Pro-bono lawyers informed those who asserted land ownership and the Haitian police that if they wanted to evict IDPs they had to use proper legal processes. This involved, for example, proving ownership of land: before the earthquake, only 5 per cent of Haitian land was officially registered in land ownership records. Land grabs by the rich and powerful had to be ruled out.
Lawyers also visited camps to give IDPs know-your-rights training on Haitian and international law. They helped grassroots organisers and organisations involved in this work to defend themselves against threats and litigation.
They worked internationally, too. In November 2011, following a petition by BAI and IJDH and others, the Inter-American Commission on Human Rights asked the Haitian government to introduce a moratorium on evictions until alternative housing was provided for IDPs living in camps.
Outside the camps, BAI and IJDH sought redress for victims of the cholera that has killed nearly 9,000 Haitians since late 2010. This, too, was no natural disaster.
The source of the outbreak was traced to sewage from a UN military base, dumped near a river. In 2011 the BAI-IJDH filed claims on behalf of 5,000 Haitian cholera victims, requesting compensation from the UN firstly in Haiti and then in US courts. The UN initially denied any responsibility for the outbreak but there was mounting evidence against it.
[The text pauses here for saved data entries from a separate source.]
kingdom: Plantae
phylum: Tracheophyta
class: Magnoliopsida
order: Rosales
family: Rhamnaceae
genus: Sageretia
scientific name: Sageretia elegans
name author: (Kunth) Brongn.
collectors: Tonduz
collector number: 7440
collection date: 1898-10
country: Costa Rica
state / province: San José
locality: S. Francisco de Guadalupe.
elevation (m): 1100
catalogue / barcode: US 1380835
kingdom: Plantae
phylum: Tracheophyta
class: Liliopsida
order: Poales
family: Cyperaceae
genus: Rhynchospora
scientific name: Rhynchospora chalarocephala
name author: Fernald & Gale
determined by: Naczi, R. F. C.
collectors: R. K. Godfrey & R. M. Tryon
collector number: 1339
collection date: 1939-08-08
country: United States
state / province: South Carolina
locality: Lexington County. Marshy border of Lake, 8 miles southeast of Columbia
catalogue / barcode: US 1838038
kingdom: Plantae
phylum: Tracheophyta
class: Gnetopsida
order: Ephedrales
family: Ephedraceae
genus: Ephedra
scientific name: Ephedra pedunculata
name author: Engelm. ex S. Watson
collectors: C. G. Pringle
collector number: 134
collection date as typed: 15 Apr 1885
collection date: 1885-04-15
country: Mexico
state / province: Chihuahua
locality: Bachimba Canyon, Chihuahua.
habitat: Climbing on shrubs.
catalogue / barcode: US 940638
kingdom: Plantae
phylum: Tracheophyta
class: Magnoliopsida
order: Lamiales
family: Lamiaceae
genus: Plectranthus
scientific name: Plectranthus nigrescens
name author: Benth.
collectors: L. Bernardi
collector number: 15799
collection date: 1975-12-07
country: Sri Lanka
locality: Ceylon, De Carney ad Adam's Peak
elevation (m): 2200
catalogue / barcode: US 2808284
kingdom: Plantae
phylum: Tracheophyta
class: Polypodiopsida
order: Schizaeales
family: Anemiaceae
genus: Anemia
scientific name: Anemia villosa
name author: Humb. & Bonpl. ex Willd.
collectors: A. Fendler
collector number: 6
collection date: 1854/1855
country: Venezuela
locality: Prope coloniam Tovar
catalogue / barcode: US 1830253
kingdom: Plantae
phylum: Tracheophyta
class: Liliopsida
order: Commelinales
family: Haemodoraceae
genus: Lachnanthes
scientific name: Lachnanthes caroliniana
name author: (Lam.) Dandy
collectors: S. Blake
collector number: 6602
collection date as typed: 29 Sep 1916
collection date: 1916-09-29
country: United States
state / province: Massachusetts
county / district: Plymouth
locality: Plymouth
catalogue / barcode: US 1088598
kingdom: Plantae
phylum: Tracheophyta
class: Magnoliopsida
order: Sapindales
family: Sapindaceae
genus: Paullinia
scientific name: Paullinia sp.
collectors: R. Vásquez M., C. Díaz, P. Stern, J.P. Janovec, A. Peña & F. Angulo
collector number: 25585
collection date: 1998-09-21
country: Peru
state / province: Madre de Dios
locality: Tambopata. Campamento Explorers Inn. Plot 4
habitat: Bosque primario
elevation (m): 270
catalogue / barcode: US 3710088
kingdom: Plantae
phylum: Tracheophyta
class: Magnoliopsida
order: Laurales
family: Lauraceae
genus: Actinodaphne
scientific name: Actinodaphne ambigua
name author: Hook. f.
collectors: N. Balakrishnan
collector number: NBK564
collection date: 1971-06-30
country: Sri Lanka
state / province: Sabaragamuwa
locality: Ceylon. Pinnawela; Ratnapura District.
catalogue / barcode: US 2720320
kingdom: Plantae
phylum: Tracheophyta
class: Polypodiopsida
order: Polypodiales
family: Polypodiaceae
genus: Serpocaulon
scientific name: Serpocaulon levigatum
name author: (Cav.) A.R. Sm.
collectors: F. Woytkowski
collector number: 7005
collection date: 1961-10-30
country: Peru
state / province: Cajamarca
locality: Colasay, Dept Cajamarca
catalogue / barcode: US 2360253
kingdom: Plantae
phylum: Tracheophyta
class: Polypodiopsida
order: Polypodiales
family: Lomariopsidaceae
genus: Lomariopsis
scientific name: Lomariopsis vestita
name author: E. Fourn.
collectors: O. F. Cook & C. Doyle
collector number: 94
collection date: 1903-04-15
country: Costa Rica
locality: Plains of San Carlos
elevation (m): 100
In 2012, the UN had led a ‘transformation’ of the international humanitarian system, making accountability to affected people a cornerstone of disaster response. That same year, however, it invoked its own immunity: not only to the rules of a rebuilt humanitarian architecture but to the legal claims of Haiti’s cholera victims.
It effectively placed its own accountability to poor Haitians, whether members of a ‘disaster-affected population’ or claimants in a class action, above the law. To date, courts in the US have agreed but, because of the work of BAI, IJDH and similar groups, the UN remains on trial.
What are the lessons to be drawn?
Firstly, that the increasingly ambitious agenda of international humanitarian response agencies is unrealistic. It overwhelms the capacity of agencies that can help deliver assistance or defend rights but probably not both.
Secondly, that the terminology – not just the working language – of international response can marginalise or exclude existing institutions and processes that serve the same group of people.
Thirdly, that international response excludes existing institutions at its peril. There is no such thing as local. It is not an agency’s address that will determine its influence and reach, nor its legal jurisdiction. It is its legitimacy in a court of public opinion that is both global and national.